Chen Xing, Yin Hua, Chen Qitong, Chen Liang, Shen Changqing
School of Mechanical and Electric Engineering, Soochow University, Suzhou 215000, China.
ISA Trans. 2024 Nov;154:389-406. doi: 10.1016/j.isatra.2024.08.012. Epub 2024 Aug 13.
Extensive researches have been conducted on transfer learning based fault diagnosis. However, negative information transfer may arise due to significant differences in the subdomain distribution across multiple source domains (MSDs). Most existing methods focus solely on the impact of subdomains from a single source domain (SSD) on the target domain (TD). Therefore, this paper proposed a novel multi-stage alignment multi-source subdomain adaptation (MAMSA) method. The global feature extractor is designed to extract domain-invariant features. Three domain-specific feature extractors capture high-level fault features from different domains with a customized adaptation strategy, which combines adversarial learning and distribution alignment based on multiple pseudo-label-guided local maximum mean discrepancy (MP-LMMD) to learn subdomain-invariant features. MP-LMMD utilizes pseudo-labels generated from all classifiers in the TD to guide the alignment of subdomains, suppressing negative transfer from the source domains (SDs). The experimental results indicate that the MAMSA method has excellent capabilities to suppress negative transfer, and the diagnostic performance can be greatly promoted with MAMSA under cross-working conditions.

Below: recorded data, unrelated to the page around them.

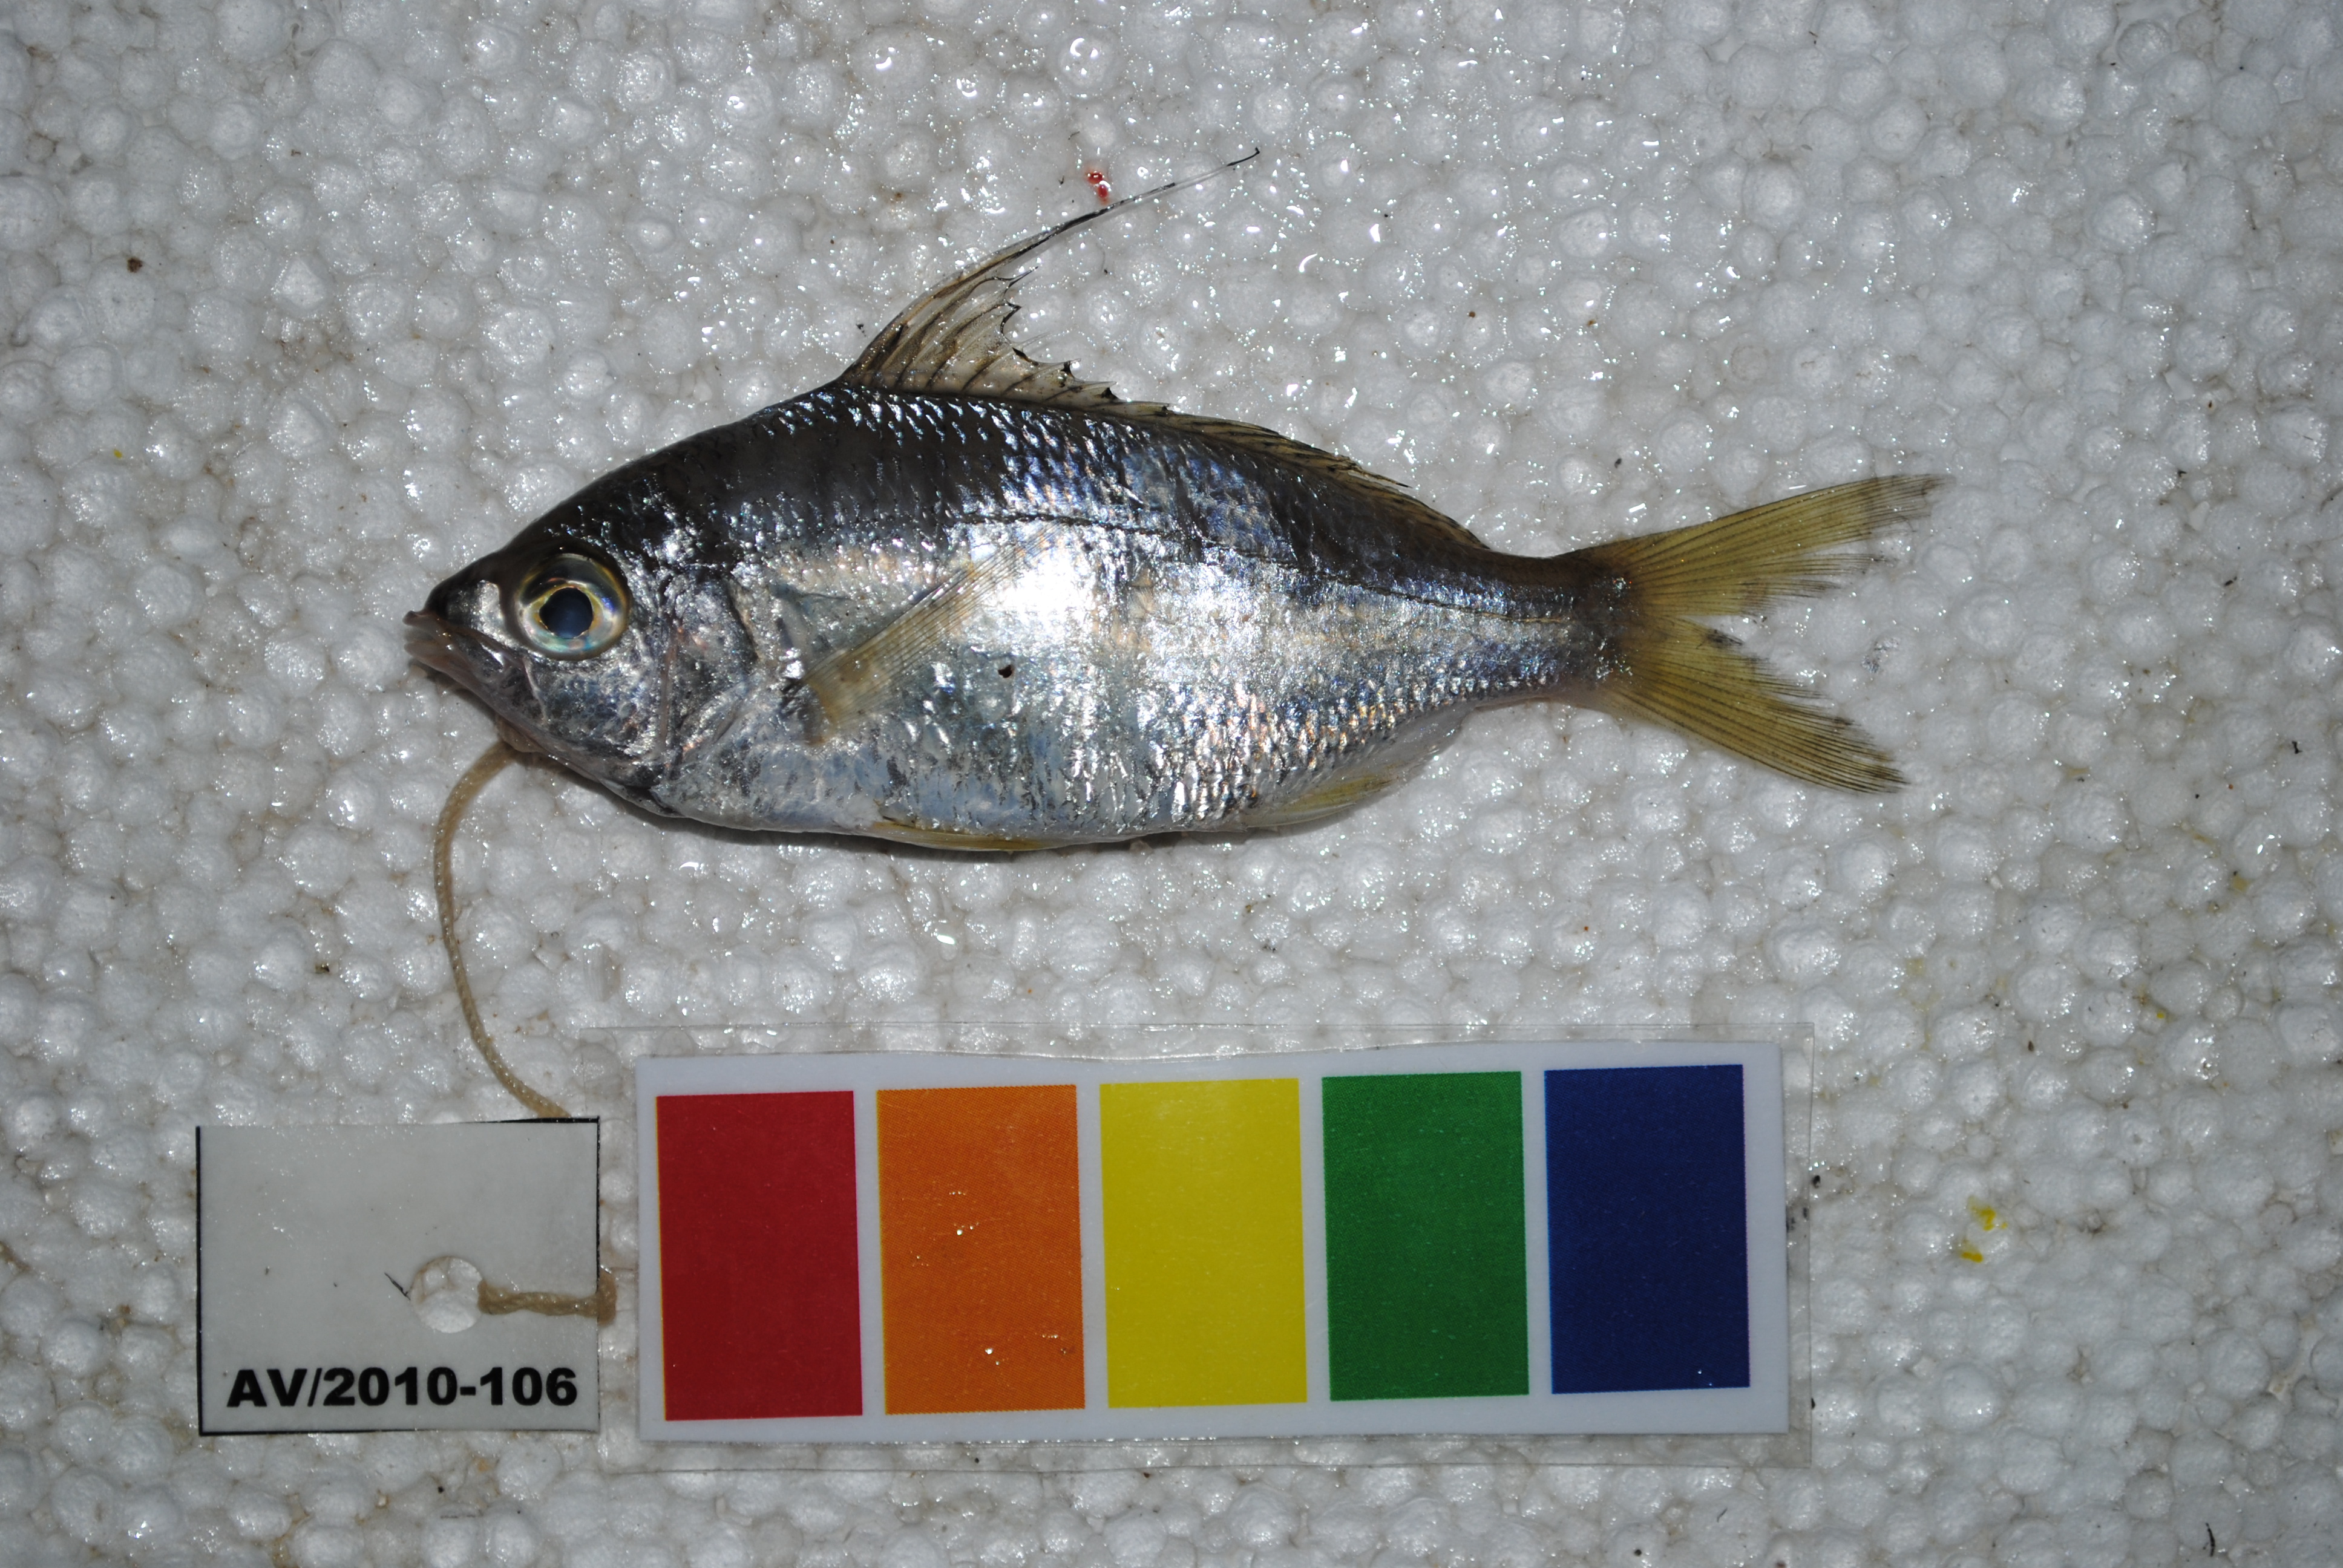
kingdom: Animalia
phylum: Chordata
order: Perciformes
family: Gerreidae
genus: Gerres
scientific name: Gerres macracanthus
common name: Long-rayed mojarra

针对基于迁移学习的故障诊断已经开展了广泛的研究。然而,由于多个源域(MSD)的子域分布存在显著差异,可能会出现负信息迁移。大多数现有方法仅关注单个源域(SSD)的子域对目标域(TD)的影响。因此,本文提出了一种新颖的多阶段对齐多源子域自适应(MAMSA)方法。全局特征提取器旨在提取域不变特征。三个特定于域的特征提取器通过定制的自适应策略从不同域捕获高级故障特征,该策略结合了对抗学习和基于多个伪标签引导的局部最大均值差异(MP-LMMD)的分布对齐,以学习子域不变特征。MP-LMMD利用从目标域中的所有分类器生成的伪标签来指导子域的对齐,抑制来自源域(SD)的负迁移。实验结果表明,MAMSA方法具有出色的抑制负迁移能力,并且在跨工作条件下使用MAMSA可以大大提高诊断性能。